History log of /freebsd-current/sys/dev/nvme/nvme_sysctl.c
Revision Date Author Comments
# 8d6c0743 06-Nov-2023 Alexander Motin <mav@FreeBSD.org>

nvme: Introduce longer timeouts for admin queue

KIOXIA CD8 SSDs routinely take ~25 seconds to delete non-empty
namespace. In some cases like hot-plug it takes longer, triggering
timeout and controller resets after just 30 seconds. Linux for many
years has separate 60 seconds timeout for admin queue. This patch
does the same. And it is good to be consistent.

Sponsored by: iXsystems, Inc.
Reviewed by: imp
MFC after: 1 week
Differential Revision: https://reviews.freebsd.org/D42454


# 8052b01e 25-Aug-2023 Warner Losh <imp@FreeBSD.org>

nvme: Add exclusion for ISR

Add a basically uncontended spinlock that we take out while the ISR is
running. This has two effects: First, when we get a timeout, we can
safely call the nvme_qpair_process_completions w/o racing any ISRs.
Second, we can use it to ensure that we don't reset the card while
the ISRs are active (right now we just sleep and hope for the best,
which usually is fine, but not always).
····················
Requirement 1: Decide whether each statement agrees with the commit log, answering yes or no and quoting the words that settle it: (a) KIOXIA CD8 SSDs routinely take about 25 seconds to delete a non-empty namespace; (b) Linux uses a 30-second timeout for its admin queue; (c) the ISR change adds a heavily contended lock.
The commit history above has nothing to do with the listing that comes next.

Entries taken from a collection
····················
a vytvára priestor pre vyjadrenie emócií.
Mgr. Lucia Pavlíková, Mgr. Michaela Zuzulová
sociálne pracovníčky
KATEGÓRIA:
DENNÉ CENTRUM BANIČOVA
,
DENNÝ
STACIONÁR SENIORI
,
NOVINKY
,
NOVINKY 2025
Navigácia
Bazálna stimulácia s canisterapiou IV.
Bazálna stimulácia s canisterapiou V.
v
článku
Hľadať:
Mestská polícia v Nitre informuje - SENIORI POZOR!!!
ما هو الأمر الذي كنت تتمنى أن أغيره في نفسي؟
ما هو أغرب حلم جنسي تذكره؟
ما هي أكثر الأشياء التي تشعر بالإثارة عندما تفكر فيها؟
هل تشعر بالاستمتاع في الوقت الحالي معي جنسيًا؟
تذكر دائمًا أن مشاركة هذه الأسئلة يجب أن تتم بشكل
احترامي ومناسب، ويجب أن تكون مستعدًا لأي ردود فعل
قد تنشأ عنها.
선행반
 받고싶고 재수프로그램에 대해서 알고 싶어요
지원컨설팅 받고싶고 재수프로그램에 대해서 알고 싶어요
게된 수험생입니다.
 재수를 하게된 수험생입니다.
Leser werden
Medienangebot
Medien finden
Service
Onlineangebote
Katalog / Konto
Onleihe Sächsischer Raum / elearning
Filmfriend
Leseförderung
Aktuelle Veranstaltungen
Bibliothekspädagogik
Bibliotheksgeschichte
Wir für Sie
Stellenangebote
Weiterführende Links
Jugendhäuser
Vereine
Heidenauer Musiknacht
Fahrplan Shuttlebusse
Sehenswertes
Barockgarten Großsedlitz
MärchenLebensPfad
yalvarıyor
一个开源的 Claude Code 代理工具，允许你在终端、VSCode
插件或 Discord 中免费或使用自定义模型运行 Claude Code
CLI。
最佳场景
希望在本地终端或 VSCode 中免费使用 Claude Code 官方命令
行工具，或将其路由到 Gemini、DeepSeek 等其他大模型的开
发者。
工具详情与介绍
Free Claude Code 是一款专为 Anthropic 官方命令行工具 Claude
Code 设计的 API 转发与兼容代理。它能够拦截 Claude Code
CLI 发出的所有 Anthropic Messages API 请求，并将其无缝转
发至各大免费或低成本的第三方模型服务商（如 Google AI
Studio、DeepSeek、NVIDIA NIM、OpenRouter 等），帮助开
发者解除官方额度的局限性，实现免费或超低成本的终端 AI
····················
Requirement 2: Put the part of the listing that opens with its first line and closes with the line containing "Bazálna stimulácia s canisterapiou IV." into a Markdown table. Both of those lines belong in the table, which has the columns Row and Line, and blank lines are skipped.

Written answer 1:
(a) Yes: "KIOXIA CD8 SSDs routinely take ~25 seconds to delete non-empty namespace."
(b) No: "Linux for many years has separate 60 seconds timeout for admin queue."
(c) No: "Add a basically uncontended spinlock that we take out while the ISR is running."

Written answer 2:
| Row | Line |
|---|---|
| 1 | a vytvára priestor pre vyjadrenie emócií. |
| 2 | Mgr. Lucia Pavlíková, Mgr. Michaela Zuzulová |
| 3 | sociálne pracovníčky |
| 4 | KATEGÓRIA: |
| 5 | DENNÉ CENTRUM BANIČOVA |
| 6 | , |
| 7 | DENNÝ |
| 8 | STACIONÁR SENIORI |
| 9 | , |
| 10 | NOVINKY |
| 11 | , |
| 12 | NOVINKY 2025 |
| 13 | Navigácia |
| 14 | Bazálna stimulácia s canisterapiou IV. |